Many Christians seem to worry about their future religious liberty in the face of changing cultural and legal standards. When Donald Trump met with more than 1,000 predominantly evangelical leaders in New York City in June, religious liberty was apparently the number one topic of interest for the audience, out of tens of thousands of question submissions. This topic has consistently come up in statehouses around the country, especially in the last year; legislators feel the need to pass protections for business owners and individuals who object to gay marriage, abortion, and other acts that raise their religious concerns.
Recent Supreme Court decisions have no doubt added to that feeling of urgency. The same-sex marriage decision last summer set off a wave of state-level religious-freedom bills, and decisions just this week on abortion and birth control have raised objections from conservative Christians.

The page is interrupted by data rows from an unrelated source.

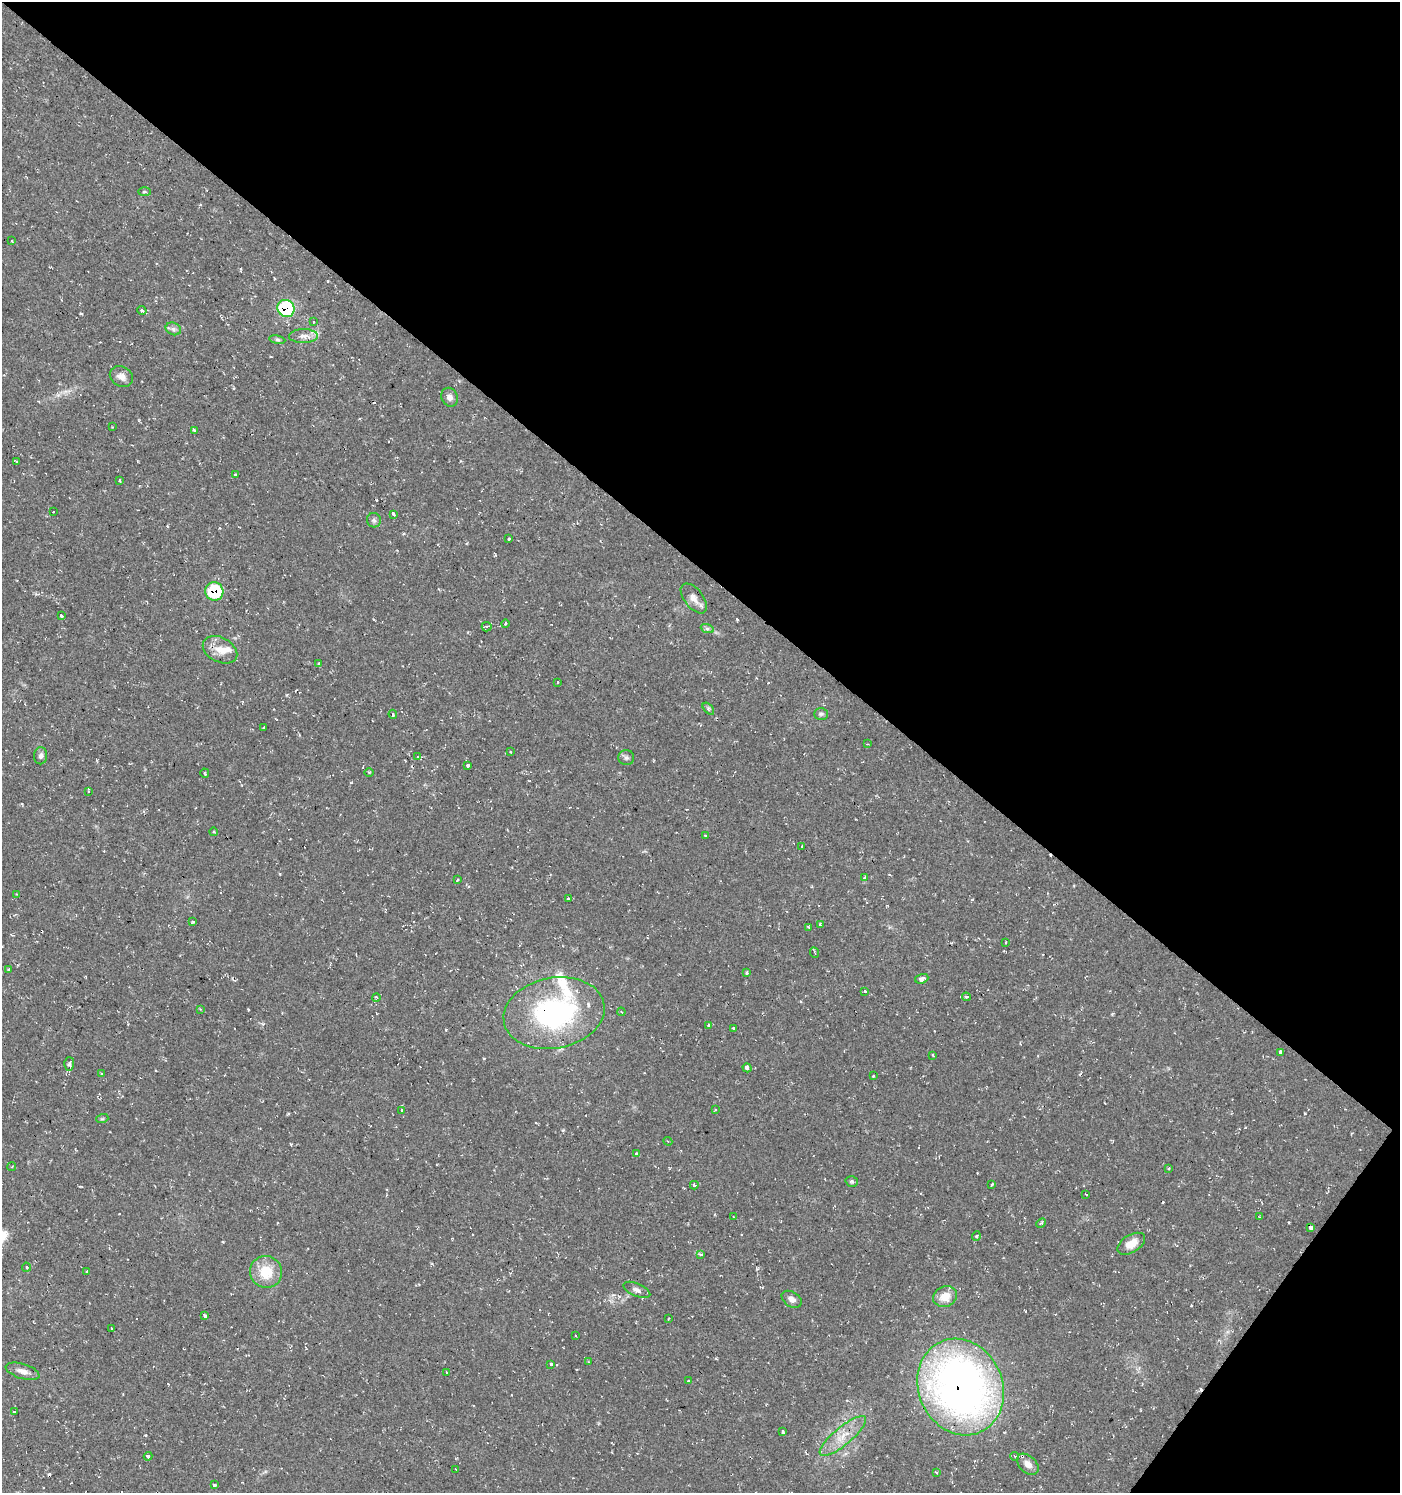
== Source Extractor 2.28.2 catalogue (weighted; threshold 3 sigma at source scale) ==
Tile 8 of 4 x 4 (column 4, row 2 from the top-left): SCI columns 4435-5832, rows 2985-4475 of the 6010 x 5973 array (HDU 1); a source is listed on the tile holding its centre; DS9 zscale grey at full resolution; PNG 1402 x 1495 px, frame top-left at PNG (2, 2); each listed source drawn as its Kron ellipse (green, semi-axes under 4 px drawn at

While it’s undeniably true that the country is becoming more accepting of cultural mores that are at odds with many conservative Christians’ teachings, it’s also not exactly right to say that conservative Christians are losing. The Supreme Court’s 2014 decision in Hobby Lobby was a strong defense of private business owners’ right of conscience, and state legislatures have successfully passed protections for religious people in recent sessions. The more important point is that these questions are now in play: More and more cases, legislation, and trends in public opinion are challenging the religious teachings and practices of conservative Christians.
In all of this, the standard caveats about polling apply. No single identity factor can explain why people answer surveys the way they do. Education, for example, makes a huge difference in how people responded to the question about discrimination against Christians: Only 38 percent of college-educated whites agreed that discrimination against Christians is a problem, compared to 62 percent of their working-class peers.
Shorthand about religious groups can also be misleading. While it’s useful to look at trends and patterns among one denomination or population subset, there’s enormous diversity in how even conservative Christians approach questions of cultural change and religious disaffiliation. Surveys are a blunt instrument for understanding changes in culture—more of a weather vane than a Doppler radar.
And yet, these results are a reminder that people’s beliefs matter. Religious convictions shape people’s specific fears about cultural change and newcomers, and they have those fears partly because they care about being able to practice their faith freely. Those who disagree with these Americans might offer easy explanations, from bigotry to xenophobia to stupidity, to explain their feelings of fear, but those reasons don’t seem sufficient. America is not just changing demographically—it’s becoming more religiously and ideologically diverse. Some Christians seem to feel that change acutely, and wonder whether the new era of diversity will leave room for what was once assumed to be the standard of American belief.